▶ [Условие задачи 1]: Перечислите все приемы, которые, по словам отрывка о фильме, могли бы сделать действие захватывающим.

▶ [Отрывок для чтения]:
* * * * * * *

У пожарного, который появляется в установочном кадре, сначала возникает предчувствие, связанное с его женой и ребенком. Затем срабатывает сигнализация, и пожарные машины спешат к горящему дому. Они представляют собой процессию: одна пожарная машина на конной тяге за другой. Положение камеры не меняется. В результате действие кажется монотонным и скучным, хотя могло бы стать захватывающим, если бы были включены крупные планы, возможно пожарных на грузовиках, или кадры горящего дома и матери с ребенком, оказавшихся в ловушке, возможно с движением камеры, чтобы следить за действием.

Спасение матери и ребенка показано последовательно с двух точек – изнутри горящего дома, а затем снаружи. Идея о том, что эти два приема можно смешивать, чередуя один с другим для увеличения напряжения, еще не была в ходу. Но в фильме присутствуют эксперименты с монтажом, например «нарезка» от сигнала тревоги до реагирования пожарного. Под «нарезкой» подразумевается реальная техника работы с целлулоидной пленкой: нужно было физически отрезать часть пленки, а затем вставить другую часть на ее место, чтобы поменять кадр в рулоне пленки для демонстрации фильма. Этот новый уровень сложности будет углублен в следующем проекте Портера.

* * * * * * *

▶ [Условие задачи 2]: В записях от их начала до строки с «state / province: Huehuetenango» включительно замените «locality» на «site». Остальное оставьте без изменений и приведите только эту часть.

* * * * * * *

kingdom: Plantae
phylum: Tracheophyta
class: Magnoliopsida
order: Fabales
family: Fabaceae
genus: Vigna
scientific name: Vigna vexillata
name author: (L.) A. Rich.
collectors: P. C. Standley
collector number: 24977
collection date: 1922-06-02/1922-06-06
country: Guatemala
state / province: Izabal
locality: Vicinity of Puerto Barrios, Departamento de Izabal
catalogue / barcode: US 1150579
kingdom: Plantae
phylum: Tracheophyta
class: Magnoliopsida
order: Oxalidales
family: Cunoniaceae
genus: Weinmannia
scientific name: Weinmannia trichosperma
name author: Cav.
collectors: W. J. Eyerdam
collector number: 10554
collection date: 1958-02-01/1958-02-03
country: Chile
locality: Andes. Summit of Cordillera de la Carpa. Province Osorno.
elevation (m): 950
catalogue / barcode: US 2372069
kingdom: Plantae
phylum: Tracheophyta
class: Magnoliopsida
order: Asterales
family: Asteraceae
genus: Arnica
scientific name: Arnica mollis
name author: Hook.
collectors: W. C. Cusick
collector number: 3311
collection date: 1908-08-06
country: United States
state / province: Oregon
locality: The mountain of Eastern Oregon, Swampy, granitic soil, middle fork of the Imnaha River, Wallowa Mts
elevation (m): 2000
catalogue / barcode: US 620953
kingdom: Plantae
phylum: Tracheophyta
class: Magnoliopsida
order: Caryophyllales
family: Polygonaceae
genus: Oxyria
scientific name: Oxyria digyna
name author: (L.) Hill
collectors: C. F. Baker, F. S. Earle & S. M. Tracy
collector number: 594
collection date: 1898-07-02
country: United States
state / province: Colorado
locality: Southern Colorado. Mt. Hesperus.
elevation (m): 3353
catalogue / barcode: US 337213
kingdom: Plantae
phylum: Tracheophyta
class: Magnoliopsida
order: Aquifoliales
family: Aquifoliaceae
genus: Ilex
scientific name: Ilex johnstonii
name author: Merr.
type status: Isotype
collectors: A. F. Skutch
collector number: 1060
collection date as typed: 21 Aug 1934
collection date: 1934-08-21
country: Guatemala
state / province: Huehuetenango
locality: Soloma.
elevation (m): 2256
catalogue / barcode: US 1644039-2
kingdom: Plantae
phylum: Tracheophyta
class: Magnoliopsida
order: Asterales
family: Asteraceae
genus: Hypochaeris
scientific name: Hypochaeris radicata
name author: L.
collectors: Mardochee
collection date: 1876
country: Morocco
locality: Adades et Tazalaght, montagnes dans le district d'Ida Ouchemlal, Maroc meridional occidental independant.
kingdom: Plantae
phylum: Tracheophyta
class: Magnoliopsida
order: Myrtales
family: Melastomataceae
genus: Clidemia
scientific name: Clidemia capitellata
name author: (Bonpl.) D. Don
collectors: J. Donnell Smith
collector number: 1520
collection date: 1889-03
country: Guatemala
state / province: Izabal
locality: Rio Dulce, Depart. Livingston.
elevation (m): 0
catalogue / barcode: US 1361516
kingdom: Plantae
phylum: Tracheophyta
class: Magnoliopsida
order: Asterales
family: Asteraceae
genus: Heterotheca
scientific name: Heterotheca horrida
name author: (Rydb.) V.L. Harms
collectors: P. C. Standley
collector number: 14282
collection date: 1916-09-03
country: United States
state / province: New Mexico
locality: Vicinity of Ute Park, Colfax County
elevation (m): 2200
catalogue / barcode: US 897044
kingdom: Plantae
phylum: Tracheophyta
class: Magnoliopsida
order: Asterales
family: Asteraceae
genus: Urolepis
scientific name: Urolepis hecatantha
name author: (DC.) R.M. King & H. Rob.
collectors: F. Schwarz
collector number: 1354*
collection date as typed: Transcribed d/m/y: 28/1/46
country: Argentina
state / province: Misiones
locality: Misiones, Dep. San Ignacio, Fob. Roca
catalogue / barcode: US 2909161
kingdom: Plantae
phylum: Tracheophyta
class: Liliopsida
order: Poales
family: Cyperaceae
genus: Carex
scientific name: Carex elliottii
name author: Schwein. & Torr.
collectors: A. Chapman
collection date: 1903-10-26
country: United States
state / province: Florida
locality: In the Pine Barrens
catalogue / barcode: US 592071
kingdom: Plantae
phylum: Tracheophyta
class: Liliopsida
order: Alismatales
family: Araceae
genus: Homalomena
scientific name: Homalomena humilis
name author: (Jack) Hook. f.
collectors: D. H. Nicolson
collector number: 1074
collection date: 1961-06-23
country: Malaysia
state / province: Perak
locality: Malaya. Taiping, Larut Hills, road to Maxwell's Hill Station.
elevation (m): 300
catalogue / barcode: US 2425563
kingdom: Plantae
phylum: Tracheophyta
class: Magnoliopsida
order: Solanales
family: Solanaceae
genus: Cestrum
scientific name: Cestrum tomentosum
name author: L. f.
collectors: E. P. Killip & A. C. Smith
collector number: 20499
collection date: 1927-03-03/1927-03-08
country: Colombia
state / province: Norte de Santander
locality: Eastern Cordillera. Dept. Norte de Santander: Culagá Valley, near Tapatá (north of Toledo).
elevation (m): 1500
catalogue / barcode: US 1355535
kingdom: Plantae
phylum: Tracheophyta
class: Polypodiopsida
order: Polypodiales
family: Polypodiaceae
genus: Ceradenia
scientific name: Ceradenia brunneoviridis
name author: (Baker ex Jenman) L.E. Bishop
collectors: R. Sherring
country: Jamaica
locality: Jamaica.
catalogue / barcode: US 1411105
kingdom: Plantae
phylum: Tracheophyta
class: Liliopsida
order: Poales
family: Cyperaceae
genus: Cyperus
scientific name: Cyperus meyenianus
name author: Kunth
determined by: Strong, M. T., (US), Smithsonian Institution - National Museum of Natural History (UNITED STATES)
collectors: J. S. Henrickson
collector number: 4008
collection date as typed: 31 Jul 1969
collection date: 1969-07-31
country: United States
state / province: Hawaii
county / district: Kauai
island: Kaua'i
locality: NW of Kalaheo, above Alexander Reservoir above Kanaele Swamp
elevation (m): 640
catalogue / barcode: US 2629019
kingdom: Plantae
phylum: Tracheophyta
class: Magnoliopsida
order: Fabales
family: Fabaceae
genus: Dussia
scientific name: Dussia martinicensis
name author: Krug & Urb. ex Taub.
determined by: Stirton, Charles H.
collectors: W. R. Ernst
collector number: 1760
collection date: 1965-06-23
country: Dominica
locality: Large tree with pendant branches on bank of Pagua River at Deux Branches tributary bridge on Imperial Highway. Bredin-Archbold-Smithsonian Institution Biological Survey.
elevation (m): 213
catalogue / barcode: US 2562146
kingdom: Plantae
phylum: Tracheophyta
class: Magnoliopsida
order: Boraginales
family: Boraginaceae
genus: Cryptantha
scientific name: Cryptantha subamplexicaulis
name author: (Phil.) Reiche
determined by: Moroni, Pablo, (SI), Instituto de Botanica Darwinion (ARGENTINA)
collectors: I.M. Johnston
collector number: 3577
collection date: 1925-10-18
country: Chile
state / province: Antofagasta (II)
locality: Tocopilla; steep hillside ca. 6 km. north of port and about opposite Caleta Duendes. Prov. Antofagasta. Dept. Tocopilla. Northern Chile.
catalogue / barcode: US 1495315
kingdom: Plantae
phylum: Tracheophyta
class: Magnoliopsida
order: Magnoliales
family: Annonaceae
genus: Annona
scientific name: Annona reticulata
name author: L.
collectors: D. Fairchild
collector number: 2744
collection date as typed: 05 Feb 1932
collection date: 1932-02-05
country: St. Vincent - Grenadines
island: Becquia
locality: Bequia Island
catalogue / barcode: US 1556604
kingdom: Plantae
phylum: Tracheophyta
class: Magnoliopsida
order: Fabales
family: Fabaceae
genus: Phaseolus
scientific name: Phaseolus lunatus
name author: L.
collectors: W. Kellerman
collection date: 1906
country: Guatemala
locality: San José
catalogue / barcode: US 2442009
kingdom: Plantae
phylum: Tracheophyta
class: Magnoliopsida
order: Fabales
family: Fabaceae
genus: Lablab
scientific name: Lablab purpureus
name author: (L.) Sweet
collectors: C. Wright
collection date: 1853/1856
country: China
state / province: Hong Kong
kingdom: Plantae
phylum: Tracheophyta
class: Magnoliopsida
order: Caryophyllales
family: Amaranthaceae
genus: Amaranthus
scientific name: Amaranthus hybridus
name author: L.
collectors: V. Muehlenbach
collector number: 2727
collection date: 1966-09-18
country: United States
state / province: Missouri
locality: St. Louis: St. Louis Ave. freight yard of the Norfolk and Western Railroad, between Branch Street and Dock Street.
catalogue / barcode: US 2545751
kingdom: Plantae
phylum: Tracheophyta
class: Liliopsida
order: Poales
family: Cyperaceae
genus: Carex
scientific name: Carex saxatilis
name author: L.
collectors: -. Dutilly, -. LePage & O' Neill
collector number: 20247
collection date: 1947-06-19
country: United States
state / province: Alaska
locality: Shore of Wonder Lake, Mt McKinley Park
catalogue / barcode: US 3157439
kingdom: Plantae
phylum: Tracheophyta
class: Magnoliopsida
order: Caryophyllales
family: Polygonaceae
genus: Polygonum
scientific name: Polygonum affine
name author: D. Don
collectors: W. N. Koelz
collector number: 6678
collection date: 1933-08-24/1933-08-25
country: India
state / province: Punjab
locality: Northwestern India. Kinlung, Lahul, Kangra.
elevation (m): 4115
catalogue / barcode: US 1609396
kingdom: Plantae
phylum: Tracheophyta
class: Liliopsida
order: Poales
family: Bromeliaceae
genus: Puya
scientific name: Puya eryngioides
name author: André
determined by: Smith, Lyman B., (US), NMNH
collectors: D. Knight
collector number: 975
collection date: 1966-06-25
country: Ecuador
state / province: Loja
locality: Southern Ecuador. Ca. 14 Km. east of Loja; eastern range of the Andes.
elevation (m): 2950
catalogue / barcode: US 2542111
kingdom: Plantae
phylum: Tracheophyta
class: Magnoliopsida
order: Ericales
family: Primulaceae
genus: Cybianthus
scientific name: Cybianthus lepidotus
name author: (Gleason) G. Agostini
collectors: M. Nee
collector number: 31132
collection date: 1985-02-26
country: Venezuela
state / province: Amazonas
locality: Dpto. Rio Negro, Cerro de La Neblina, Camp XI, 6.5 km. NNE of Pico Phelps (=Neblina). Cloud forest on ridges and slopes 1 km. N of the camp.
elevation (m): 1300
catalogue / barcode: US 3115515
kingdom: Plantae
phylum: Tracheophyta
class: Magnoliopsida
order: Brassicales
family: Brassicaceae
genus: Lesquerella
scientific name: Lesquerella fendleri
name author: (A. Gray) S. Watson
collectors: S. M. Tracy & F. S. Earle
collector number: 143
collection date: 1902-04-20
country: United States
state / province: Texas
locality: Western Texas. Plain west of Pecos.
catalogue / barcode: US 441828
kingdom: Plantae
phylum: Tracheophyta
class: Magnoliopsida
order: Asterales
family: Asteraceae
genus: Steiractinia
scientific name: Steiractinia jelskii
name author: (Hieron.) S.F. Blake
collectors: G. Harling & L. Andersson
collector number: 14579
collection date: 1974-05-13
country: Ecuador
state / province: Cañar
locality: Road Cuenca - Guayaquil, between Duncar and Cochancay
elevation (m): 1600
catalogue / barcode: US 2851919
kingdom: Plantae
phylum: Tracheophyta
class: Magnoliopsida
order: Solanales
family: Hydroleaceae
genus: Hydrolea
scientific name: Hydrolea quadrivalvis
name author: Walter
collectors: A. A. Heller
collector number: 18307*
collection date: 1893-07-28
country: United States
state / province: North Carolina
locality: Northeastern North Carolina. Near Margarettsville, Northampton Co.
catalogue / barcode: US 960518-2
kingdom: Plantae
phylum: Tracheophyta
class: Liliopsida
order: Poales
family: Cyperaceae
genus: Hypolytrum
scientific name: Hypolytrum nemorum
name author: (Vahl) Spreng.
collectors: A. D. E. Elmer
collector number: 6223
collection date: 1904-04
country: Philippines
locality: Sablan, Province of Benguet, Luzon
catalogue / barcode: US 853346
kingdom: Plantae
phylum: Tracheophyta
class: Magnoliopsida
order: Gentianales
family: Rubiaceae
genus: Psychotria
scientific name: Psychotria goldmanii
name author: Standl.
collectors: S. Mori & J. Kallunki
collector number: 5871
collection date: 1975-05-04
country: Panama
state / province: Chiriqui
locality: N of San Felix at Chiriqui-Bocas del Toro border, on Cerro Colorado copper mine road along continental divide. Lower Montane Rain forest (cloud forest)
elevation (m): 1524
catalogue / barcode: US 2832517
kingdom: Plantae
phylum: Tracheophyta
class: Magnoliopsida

* * * * * * *

▶ [Решение упражнения 1]:
Отрывок называет три таких приема:
- крупные планы, возможно пожарных на грузовиках;
- кадры горящего дома и матери с ребенком, оказавшихся в ловушке;
- движение камеры, чтобы следить за действием.

▶ [Решение упражнения 2]:
kingdom: Plantae
phylum: Tracheophyta
class: Magnoliopsida
order: Fabales
family: Fabaceae
genus: Vigna
scientific name: Vigna vexillata
name author: (L.) A. Rich.
collectors: P. C. Standley
collector number: 24977
collection date: 1922-06-02/1922-06-06
country: Guatemala
state / province: Izabal
site: Vicinity of Puerto Barrios, Departamento de Izabal
catalogue / barcode: US 1150579
kingdom: Plantae
phylum: Tracheophyta
class: Magnoliopsida
order: Oxalidales
family: Cunoniaceae
genus: Weinmannia
scientific name: Weinmannia trichosperma
name author: Cav.
collectors: W. J. Eyerdam
collector number: 10554
collection date: 1958-02-01/1958-02-03
country: Chile
site: Andes. Summit of Cordillera de la Carpa. Province Osorno.
elevation (m): 950
catalogue / barcode: US 2372069
kingdom: Plantae
phylum: Tracheophyta
class: Magnoliopsida
order: Asterales
family: Asteraceae
genus: Arnica
scientific name: Arnica mollis
name author: Hook.
collectors: W. C. Cusick
collector number: 3311
collection date: 1908-08-06
country: United States
state / province: Oregon
site: The mountain of Eastern Oregon, Swampy, granitic soil, middle fork of the Imnaha River, Wallowa Mts
elevation (m): 2000
catalogue / barcode: US 620953
kingdom: Plantae
phylum: Tracheophyta
class: Magnoliopsida
order: Caryophyllales
family: Polygonaceae
genus: Oxyria
scientific name: Oxyria digyna
name author: (L.) Hill
collectors: C. F. Baker, F. S. Earle & S. M. Tracy
collector number: 594
collection date: 1898-07-02
country: United States
state / province: Colorado
site: Southern Colorado. Mt. Hesperus.
elevation (m): 3353
catalogue / barcode: US 337213
kingdom: Plantae
phylum: Tracheophyta
class: Magnoliopsida
order: Aquifoliales
family: Aquifoliaceae
genus: Ilex
scientific name: Ilex johnstonii
name author: Merr.
type status: Isotype
collectors: A. F. Skutch
collector number: 1060
collection date as typed: 21 Aug 1934
collection date: 1934-08-21
country: Guatemala
state / province: Huehuetenango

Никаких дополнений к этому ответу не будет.